We are the Missouri Miners from Missouri University of Science and Technology. Our team formed in 2007 with just a handful of people working on iGEM projects. Now our team has grown to nearly 30 members working hard and learning new techniques in the lab. Our team is a recognized student organization at S&T and recently became a member of the Student Design and Experiential Learning Center. Involvement in student design teams is a highly respected tradition here on our campus. Our most significant recent accomplishment was forming an extensive lab training program to verse our new members in molecular biology techniques while getting them more familiar with the lab and ready to work on future projects. The lab training program was taught in three sections by five experienced Missouri Miners iGEM student leaders.
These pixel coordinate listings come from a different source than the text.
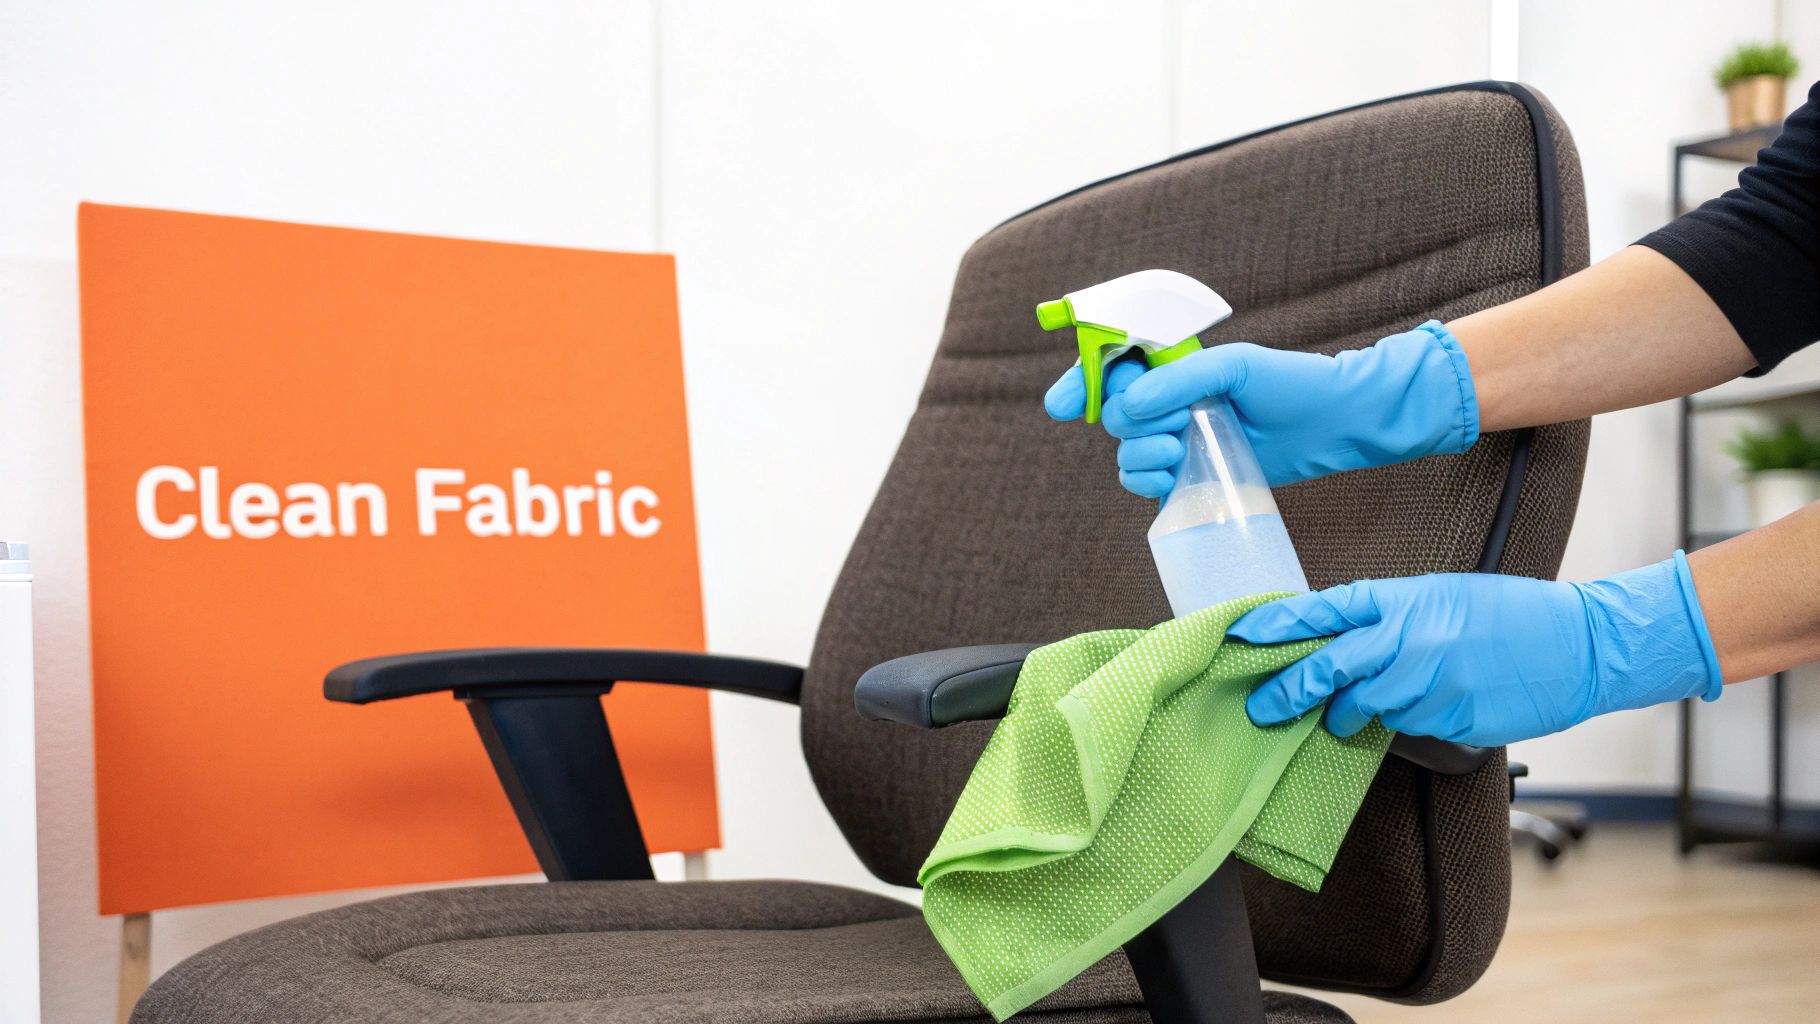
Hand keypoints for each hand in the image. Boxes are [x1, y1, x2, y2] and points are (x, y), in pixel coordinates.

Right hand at [1043, 321, 1480, 497]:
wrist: (1336, 424)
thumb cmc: (1291, 384)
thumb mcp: (1236, 368)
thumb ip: (1180, 381)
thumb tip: (1129, 405)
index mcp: (1172, 365)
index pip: (1108, 368)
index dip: (1079, 384)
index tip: (1062, 406)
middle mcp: (1168, 401)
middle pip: (1112, 415)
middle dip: (1131, 425)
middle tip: (1176, 426)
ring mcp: (1177, 440)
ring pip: (1125, 454)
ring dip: (1142, 456)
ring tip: (1181, 452)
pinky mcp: (1190, 476)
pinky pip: (1145, 484)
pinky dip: (1147, 484)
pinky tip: (1171, 478)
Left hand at [1230, 554, 1722, 746]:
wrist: (1579, 645)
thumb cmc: (1510, 615)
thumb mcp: (1441, 597)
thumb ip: (1389, 617)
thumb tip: (1339, 638)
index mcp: (1403, 600)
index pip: (1324, 611)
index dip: (1278, 623)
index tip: (1239, 635)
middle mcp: (1408, 640)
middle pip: (1328, 669)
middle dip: (1289, 691)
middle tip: (1261, 708)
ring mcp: (1429, 683)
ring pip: (1366, 706)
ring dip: (1352, 713)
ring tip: (1351, 714)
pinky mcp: (1450, 719)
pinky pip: (1408, 726)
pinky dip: (1404, 721)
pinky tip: (1426, 707)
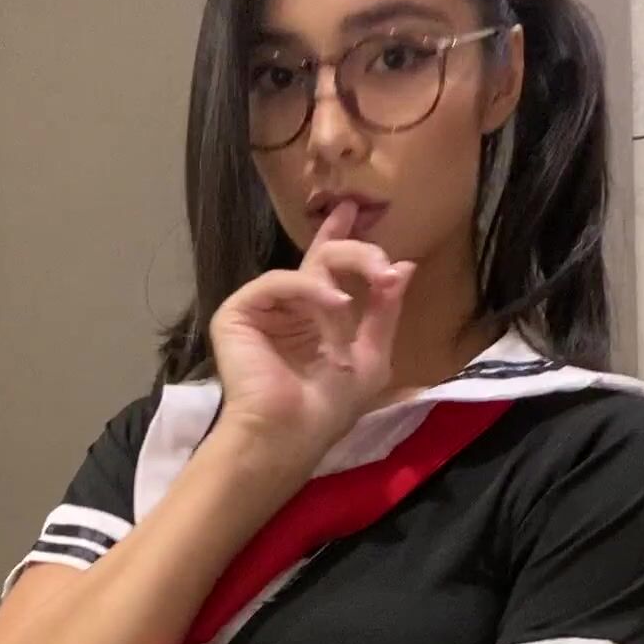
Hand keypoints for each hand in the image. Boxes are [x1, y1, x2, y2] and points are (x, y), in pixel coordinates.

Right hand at [209, 200, 414, 458]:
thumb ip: (385, 311)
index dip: (343, 237)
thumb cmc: (328, 407)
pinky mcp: (238, 312)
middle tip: (383, 266)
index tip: (355, 208)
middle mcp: (287, 305)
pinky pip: (278, 282)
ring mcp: (261, 307)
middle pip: (324, 259)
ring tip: (352, 310)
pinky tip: (335, 306)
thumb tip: (405, 266)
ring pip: (307, 268)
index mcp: (314, 314)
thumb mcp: (372, 356)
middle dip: (360, 256)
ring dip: (339, 288)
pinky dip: (310, 291)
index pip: (329, 266)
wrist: (289, 435)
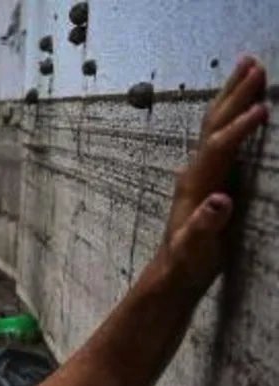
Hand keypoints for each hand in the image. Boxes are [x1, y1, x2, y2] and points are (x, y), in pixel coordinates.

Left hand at [161, 56, 268, 287]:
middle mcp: (195, 170)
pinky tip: (242, 105)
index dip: (240, 128)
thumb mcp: (194, 248)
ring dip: (233, 96)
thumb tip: (218, 201)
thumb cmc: (186, 261)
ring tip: (248, 68)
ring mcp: (202, 171)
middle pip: (215, 124)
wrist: (173, 271)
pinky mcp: (211, 176)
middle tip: (254, 63)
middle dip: (235, 94)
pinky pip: (224, 136)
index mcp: (195, 183)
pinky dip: (235, 115)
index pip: (219, 147)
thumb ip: (205, 226)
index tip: (263, 109)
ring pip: (217, 124)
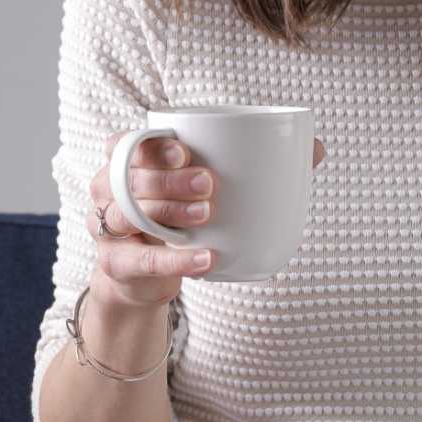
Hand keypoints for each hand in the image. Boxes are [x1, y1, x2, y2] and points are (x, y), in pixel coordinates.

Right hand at [90, 132, 325, 310]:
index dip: (151, 145)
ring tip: (207, 215)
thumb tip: (315, 148)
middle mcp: (108, 191)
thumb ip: (255, 165)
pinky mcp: (115, 263)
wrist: (145, 276)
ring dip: (169, 212)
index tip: (187, 151)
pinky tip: (206, 258)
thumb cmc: (180, 218)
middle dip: (168, 179)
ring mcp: (106, 228)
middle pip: (128, 179)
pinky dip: (175, 260)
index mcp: (127, 163)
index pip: (126, 144)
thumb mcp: (204, 189)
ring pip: (126, 215)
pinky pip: (141, 260)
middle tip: (210, 184)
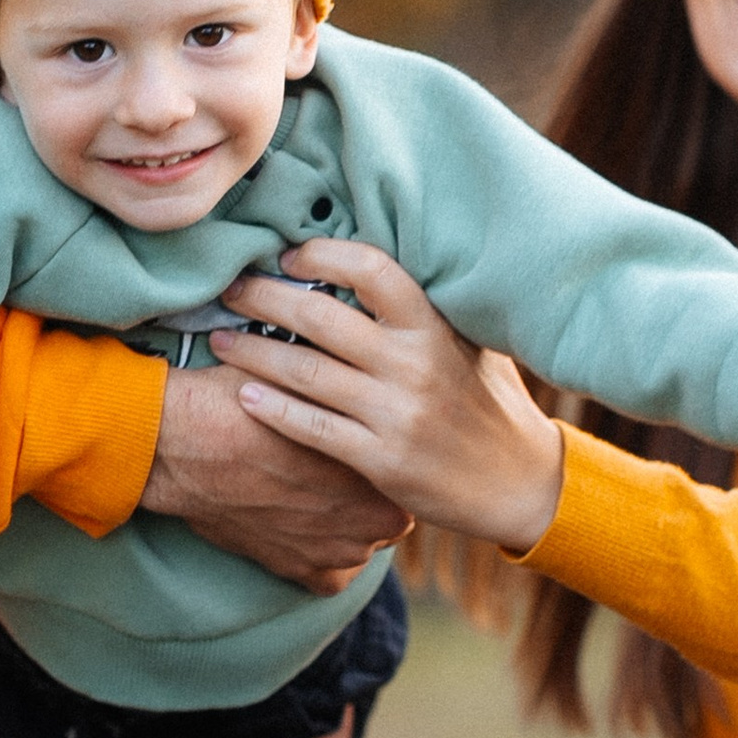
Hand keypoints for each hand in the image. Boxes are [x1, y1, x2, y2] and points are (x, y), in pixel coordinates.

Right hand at [141, 360, 409, 592]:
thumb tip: (366, 366)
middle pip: (389, 510)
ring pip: (362, 543)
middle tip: (339, 466)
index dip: (383, 447)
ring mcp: (334, 550)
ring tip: (316, 495)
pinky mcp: (297, 569)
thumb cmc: (245, 398)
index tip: (362, 435)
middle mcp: (367, 518)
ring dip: (348, 525)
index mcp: (378, 464)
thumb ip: (345, 383)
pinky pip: (331, 577)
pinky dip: (322, 557)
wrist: (183, 442)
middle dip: (371, 492)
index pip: (404, 462)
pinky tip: (304, 531)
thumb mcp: (308, 376)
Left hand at [211, 242, 565, 551]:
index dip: (321, 255)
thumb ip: (426, 308)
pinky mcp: (382, 460)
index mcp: (434, 326)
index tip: (290, 256)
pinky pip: (312, 428)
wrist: (517, 482)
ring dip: (252, 352)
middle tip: (230, 289)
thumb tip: (365, 263)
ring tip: (219, 338)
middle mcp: (414, 365)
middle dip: (264, 298)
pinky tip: (242, 395)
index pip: (370, 269)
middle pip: (320, 318)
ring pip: (305, 373)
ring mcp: (396, 414)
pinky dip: (271, 409)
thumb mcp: (470, 342)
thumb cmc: (489, 402)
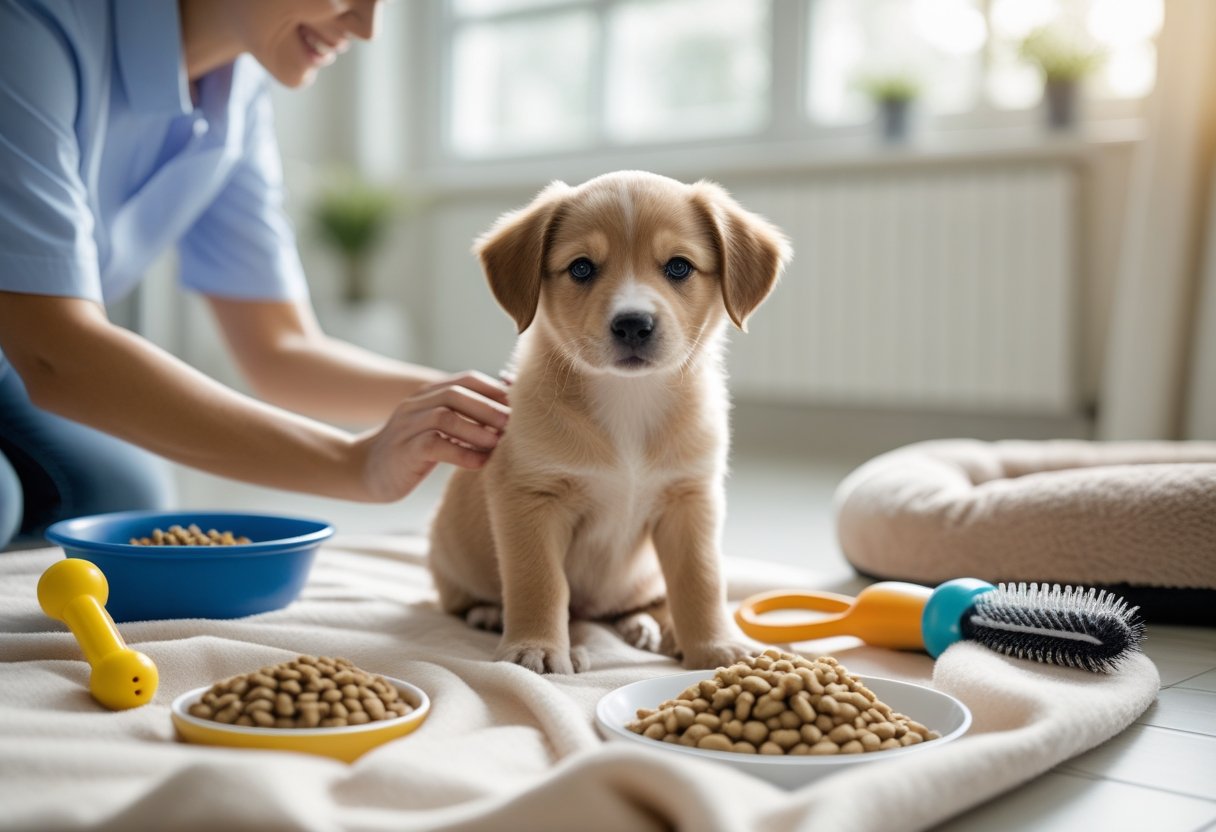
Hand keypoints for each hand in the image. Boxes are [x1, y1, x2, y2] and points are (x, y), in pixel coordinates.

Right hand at [355, 370, 509, 501]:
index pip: (467, 380)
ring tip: (499, 444)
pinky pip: (433, 446)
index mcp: (428, 394)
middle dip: (489, 407)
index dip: (495, 390)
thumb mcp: (438, 430)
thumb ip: (465, 419)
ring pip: (445, 417)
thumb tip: (510, 418)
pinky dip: (461, 453)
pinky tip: (479, 463)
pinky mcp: (403, 451)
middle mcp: (416, 404)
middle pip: (457, 393)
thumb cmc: (412, 451)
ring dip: (477, 429)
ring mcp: (407, 426)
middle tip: (514, 424)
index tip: (520, 406)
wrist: (365, 470)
Our team is almost completely student-directed with our advisors using a "hands-off" approach. Similar to previous years, this year's project was developed by a student member of our iGEM team. This student-directed project selection and research is one of the most challenging and interesting aspects of our team; our advisors are more than willing to answer students' questions but are not directly involved in project development, project selection, or lab work. It is crucial for our team members to understand the scope and duration of projects from year to year, which allows us to manage the various stages of lab work from start to finish.